ASSIGNED TASK 1:
Answer these questions from the lead hammer thread, one answer per line, marked like the questions:
(a) About how much did the hammers that benmychree made weigh?
(b) What lead/antimony ratio does benmychree use when adding antimony to the melt?
(c) How heavy was the hammer mcostello made?
ASSIGNED TASK 2: In the lead hammer thread, switch "YouTube" to "the internet" in the passage starting at "Those hammer molds" and ending at "like you described.".
ASSIGNED TASK 3: Resume the lead hammer thread, picking up right after its last sentence.

# Lead hammer



## Arcstar* (May 19, 2022)

Needed a lead hammer  so this is what I made.


----------



## benmychree (May 19, 2022)

I have made probably hundreds of lead hammers, but they were made of solid lead/ antimony alloy with pipe handles, they are about 2 lbs weight and were made with a mold that an old friend gave me perhaps 40 years ago; one note, although wheel weights are about the ideal hardness for hammers, any harder, and they are liable to spall when struck, (this with hammers made from babbit) resulting in fragments of lead alloy whizzing past our bodies, and every time we remelt the weights/hammers antimony is lost and the hammers get softer and mush over more easily, and antimony should be added to the melt in the form of a lead antimony alloy, what I use for the purpose is 70/30% lead/antimony.  One time I made my own alloy when making a babbit alloy, I bought antimony metal and alloyed it partially with wheel weight lead, this can be hazardous to one's health due to the fact that the fume (purple smoke) is toxic, it has to be melted first at red heat, then the lead is added, which I assume also emits fume at that temperature; I did buy a metal fume respirator for the project!  Buying the alloy makes more sense.  A lot of slag on a lead alloy can be re incorporated by fluxing with powdered rosin, it reduces the oxidised slag back to it's elements, makes lots of smoke, stinks up the place, but works well.


----------



## mcostello (May 19, 2022)

I made a 10lb er.


----------



## Arcstar* (May 19, 2022)

benmychree said:


> I have made probably hundreds of lead hammers, but they were made of solid lead/ antimony alloy with pipe handles, they are about 2 lbs weight and were made with a mold that an old friend gave me perhaps 40 years ago; one note, although wheel weights are about the ideal hardness for hammers, any harder, and they are liable to spall when struck, (this with hammers made from babbit) resulting in fragments of lead alloy whizzing past our bodies, and every time we remelt the weights/hammers antimony is lost and the hammers get softer and mush over more easily, and antimony should be added to the melt in the form of a lead antimony alloy, what I use for the purpose is 70/30% lead/antimony.  One time I made my own alloy when making a babbit alloy, I bought antimony metal and alloyed it partially with wheel weight lead, this can be hazardous to one's health due to the fact that the fume (purple smoke) is toxic, it has to be melted first at red heat, then the lead is added, which I assume also emits fume at that temperature; I did buy a metal fume respirator for the project!  Buying the alloy makes more sense.  A lot of slag on a lead alloy can be re incorporated by fluxing with powdered rosin, it reduces the oxidised slag back to it's elements, makes lots of smoke, stinks up the place, but works well.


Those hammer molds are super cool!!! I've seen some guys on YouTube like Mr.Pete and Vintage Machine I think his name is Keith use them to cast the hammer around a pipe just like you described.

EXTRACTED ENTRIES:
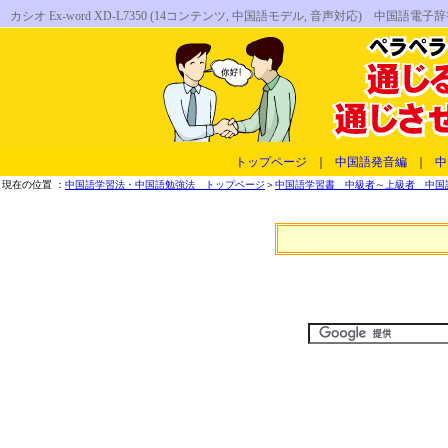
カシオ Ex-word XD-L7350 (14コンテンツ, 中国語モデル, 音声対応)
トップページ
｜
中国語発音編
｜
中
現在の位置 ：
中国語学習法・中国語勉強法 トップページ
＞
中国語学習書 中級者～上級者 中国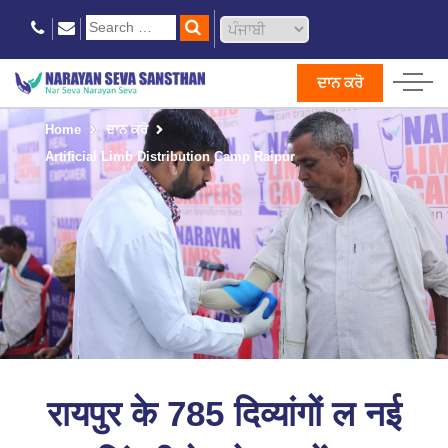
ਦਾਨ ਕਰੋ
Home
ਦਾਨ ਕਰੋ
Artificial Limb Distribution Camp Raipur
रायपुर के 785 दिव्यांगों ल नई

TASK OUTPUT 1:
(a) About 2 lbs.
(b) 70/30% lead/antimony.
(c) 10 lb.

TASK OUTPUT 2:
Those hammer molds are super cool!!! I've seen some guys on the internet like Mr.Pete and Vintage Machine I think his name is Keith use them to cast the hammer around a pipe just like you described.

TASK OUTPUT 3:
My design is ok but it has it's drawbacks. Like... if I don't shim the set screw that holds the shank in the hammer head it bites in too deep and gets loose. I've also had the head pop off leaving the shank flush and hard to get out. Last time it happened I just used my mapp torch and melted it out.

Keep in mind that all above described drawbacks are mostly caused by user error. So it's probably the archer and not the arrow 

I'm using strictly ww's and fluxing with bees wax that I render myself. It smokes a lot until it hits it's flash point then I stir it in with a wooden spoon. When I re melt them they get mixed in with some fresh ingots. I go through a lot of batches in my lead pot because I cast all of my own bullets.


----------



## Arcstar* (May 19, 2022)

mcostello said:


> I made a 10lb er.


Nice thing about a heavy hammer is you don't have to swing it too hard. I need to make a heavier hammer. I tend to abuse this one because it's too light for some jobs.


----------



## francist (May 19, 2022)

Arcstar* said:


> it's probably the archer and not the arrow


Nicely put, I like that! 
I also liked the idea of the separate tips on the steel body but I was wondering if they would end up getting stuck in the hole after a bit of use. I never thought of just melting them out though, that was a clever solution. I may have to give one a try sometime — I rarely need a whopper hammer but a smaller weight one would be good.

-frank


----------



## Arcstar* (May 19, 2022)

Not near time to change them huh ? What's point of making a soft tip hammer if you don't bother to change the tips ? The lazy valve is wide open and the handle is snapped off . 

No but seriously it's a good little hammer. You can see the one end is discolored from when I melted the shank out of it.


----------



## DevinSS (May 19, 2022)

I made a mold out of aluminum conduit split it and hose clamped together .To bad all I have is pure lead way to soft


----------



## woodchucker (May 19, 2022)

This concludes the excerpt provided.